Il y a une vingtaine d’années, l’apparition de la technologie endoscopique a ouvert la voie à cette chirurgie mini-invasive. Elle a permis non seulement de diminuer la taille des incisions et des cicatrices mais également de réduire le traumatisme pré et post-opératoire ainsi que le risque d’infection. Les avantages en termes de douleur et d’esthétique ont contribué à l’expansion rapide de la laparoscopie en urologie, gynécologie et chirurgie digestive.
L’utilisation du robot marque une nouvelle étape dans cette chirurgie mini-invasive. Le chirurgien au lieu d’intervenir lui-même avec les mains sur les instruments de cœlioscopie, intervient à partir d’une console et n’a plus de contact direct avec le patient. Quant à la distance qui peut séparer le chirurgien du patient, chacun a en mémoire la médiatique opération Lindbergh réalisée le 7 septembre 2001. Ce jour-là, la première opération à distance (une cholécystectomie laparoscopique) fut pratiquée de New York sur une patiente installée dans un bloc opératoire des hôpitaux universitaires de Strasbourg.
Le robot Da Vinci se compose d’une console (une option double console existe maintenant) depuis laquelle sont contrôlés les quatre bras robotiques. Afin de guider les mouvements des bras du robot, le chirurgien, assis en face de la console, visionne et intervient sur les images de l’opération en cours de réalisation projetées en 3D haute définition. Le système apporte 2 innovations technologiques majeures : la vision en 3D, ce qui n’était pas le cas avec la cœlioscopie, et la dextérité des bras robotisés qui permet des gestes quasi infaisables pour la main humaine, comme une rotation à 360 degrés.
Attention, c’est bien le chirurgien qui opère et non le robot lui-même ! Il est plus exact de parler d’assistance robotique que de chirurgie robotique.
En termes d’indications, si la prostatectomie a été l’intervention emblématique des débuts (41% des 19 488 prostatectomies effectuées en 2012 l’ont été avec l’assistance d’un robot), la majorité des procédures concerne désormais la gynécologie. Le robot Da Vinci vient d’être utilisé pour la première fois, le 24 octobre 2013, dans une greffe rénale par une équipe du CHU de Tours.
Le coût du Da Vinci avec près de 2 millions € à l’achat et 150 000 € de maintenance annuelle, constitue le principal obstacle à son déploiement. Ce prix génère un surcoût de plus de 2000€ par rapport à une chirurgie traditionnelle. C’est un vrai handicap en particulier dans le secteur privé qui opère plutôt à perte compte tenu d’un tarif du GHS inférieur à celui du public.
Le monopole actuel du robot da Vinci ne joue pas en faveur d’une baisse des prix. Seule une concurrence qui tarde à venir modifiera la donne.

# # # #

Consigne
Recopiez fidèlement le passage du texte sur la chirurgie robotique qui commence par les mots « Il y a une vingtaine » et se termine par « et chirurgie digestive. ». Les lignes reproduites plus bas ne sont pas nécessaires.

Extrait de données
# # # #

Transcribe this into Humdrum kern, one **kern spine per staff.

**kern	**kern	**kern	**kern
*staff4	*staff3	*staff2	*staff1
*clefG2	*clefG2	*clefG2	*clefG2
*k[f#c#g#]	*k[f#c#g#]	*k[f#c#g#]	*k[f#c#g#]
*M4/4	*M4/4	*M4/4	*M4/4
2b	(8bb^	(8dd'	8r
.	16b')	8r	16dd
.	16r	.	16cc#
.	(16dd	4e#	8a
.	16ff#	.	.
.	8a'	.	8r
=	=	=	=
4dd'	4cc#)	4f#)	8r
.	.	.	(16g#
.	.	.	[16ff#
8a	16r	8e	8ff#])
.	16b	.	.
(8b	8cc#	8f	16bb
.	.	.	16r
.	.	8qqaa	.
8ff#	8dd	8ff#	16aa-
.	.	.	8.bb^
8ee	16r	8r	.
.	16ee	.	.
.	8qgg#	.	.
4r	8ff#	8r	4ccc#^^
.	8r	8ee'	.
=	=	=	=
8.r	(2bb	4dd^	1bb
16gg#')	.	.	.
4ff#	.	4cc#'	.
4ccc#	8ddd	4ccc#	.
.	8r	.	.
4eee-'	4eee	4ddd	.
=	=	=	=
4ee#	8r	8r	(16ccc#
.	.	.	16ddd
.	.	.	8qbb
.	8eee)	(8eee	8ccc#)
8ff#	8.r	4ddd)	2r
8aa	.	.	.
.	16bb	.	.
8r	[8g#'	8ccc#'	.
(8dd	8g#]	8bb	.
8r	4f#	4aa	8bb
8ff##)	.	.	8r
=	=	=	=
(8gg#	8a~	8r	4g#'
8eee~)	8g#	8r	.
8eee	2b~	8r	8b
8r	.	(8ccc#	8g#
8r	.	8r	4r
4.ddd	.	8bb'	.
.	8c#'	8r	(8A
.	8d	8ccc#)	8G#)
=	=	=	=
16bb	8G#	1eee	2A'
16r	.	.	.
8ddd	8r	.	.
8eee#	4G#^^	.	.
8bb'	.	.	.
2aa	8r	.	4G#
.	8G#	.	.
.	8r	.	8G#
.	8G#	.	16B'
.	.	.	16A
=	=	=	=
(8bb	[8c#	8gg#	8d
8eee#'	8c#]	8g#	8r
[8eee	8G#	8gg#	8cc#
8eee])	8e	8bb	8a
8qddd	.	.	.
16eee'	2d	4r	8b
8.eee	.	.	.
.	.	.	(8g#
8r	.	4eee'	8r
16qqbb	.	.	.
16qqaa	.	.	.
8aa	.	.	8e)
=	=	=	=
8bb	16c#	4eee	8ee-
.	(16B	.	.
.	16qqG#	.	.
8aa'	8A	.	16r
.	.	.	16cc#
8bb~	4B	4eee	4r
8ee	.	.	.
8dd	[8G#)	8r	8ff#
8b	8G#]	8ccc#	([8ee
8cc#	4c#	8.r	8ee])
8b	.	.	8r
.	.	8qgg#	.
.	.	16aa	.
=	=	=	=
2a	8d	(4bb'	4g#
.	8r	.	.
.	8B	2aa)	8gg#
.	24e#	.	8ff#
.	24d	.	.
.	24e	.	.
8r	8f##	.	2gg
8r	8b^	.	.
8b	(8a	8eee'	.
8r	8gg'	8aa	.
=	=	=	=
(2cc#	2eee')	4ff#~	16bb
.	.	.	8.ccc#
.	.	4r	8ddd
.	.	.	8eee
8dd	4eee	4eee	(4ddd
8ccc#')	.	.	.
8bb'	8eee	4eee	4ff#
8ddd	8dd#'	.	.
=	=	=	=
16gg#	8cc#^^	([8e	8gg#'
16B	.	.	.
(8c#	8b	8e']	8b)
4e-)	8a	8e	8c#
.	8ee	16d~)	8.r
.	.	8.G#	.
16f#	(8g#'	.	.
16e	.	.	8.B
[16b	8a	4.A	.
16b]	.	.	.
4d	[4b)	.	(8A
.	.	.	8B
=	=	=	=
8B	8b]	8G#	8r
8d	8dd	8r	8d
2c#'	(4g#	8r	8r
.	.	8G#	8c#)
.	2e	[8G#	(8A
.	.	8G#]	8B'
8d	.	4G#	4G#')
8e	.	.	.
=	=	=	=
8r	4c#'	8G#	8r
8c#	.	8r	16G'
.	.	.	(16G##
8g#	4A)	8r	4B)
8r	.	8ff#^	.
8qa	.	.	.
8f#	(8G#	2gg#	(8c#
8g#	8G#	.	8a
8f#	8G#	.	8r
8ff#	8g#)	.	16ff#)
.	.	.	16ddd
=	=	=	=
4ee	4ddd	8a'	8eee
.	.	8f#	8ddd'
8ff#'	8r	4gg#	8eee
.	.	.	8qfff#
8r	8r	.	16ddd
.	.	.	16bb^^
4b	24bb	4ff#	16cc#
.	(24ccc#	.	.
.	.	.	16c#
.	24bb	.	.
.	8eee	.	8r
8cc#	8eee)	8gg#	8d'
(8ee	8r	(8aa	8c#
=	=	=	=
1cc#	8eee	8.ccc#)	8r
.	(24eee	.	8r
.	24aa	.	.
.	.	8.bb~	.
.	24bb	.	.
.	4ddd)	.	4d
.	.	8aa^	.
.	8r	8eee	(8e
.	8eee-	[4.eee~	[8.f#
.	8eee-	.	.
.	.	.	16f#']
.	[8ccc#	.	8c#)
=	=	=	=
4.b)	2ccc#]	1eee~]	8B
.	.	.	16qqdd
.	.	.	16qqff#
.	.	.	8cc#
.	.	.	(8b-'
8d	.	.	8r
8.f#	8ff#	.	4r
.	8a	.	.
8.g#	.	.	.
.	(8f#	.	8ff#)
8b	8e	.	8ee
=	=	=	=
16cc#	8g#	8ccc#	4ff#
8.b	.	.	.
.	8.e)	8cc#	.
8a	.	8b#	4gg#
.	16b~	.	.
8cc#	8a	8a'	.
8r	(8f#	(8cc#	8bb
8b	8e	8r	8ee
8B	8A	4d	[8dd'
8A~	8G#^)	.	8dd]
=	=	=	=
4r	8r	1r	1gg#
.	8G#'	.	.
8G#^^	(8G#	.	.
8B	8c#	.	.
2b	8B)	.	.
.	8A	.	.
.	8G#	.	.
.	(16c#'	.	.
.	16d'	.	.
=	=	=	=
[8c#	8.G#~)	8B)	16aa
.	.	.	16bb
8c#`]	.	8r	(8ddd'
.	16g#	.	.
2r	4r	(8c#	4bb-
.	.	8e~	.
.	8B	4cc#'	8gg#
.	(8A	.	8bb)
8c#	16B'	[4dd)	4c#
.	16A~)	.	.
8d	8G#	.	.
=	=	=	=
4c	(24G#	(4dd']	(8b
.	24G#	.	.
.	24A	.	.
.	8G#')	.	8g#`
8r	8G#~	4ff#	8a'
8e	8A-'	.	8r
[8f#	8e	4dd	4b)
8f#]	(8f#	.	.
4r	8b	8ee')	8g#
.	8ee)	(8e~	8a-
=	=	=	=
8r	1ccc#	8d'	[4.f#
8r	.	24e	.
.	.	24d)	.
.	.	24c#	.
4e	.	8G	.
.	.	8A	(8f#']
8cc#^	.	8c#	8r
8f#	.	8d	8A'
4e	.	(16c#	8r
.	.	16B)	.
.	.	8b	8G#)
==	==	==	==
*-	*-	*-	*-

# # # #

Zone de réponse
Il y a une vingtaine d’années, l’apparition de la technologie endoscopique a ouvert la voie à cette chirurgie mini-invasive. Elle a permis non seulement de diminuer la taille des incisions et des cicatrices mais également de réduire le traumatisme pré et post-opératoire ainsi que le risque d’infection. Les avantages en termes de douleur et d’esthétique ont contribué à l’expansion rapide de la laparoscopie en urologie, gynécologie et chirurgie digestive.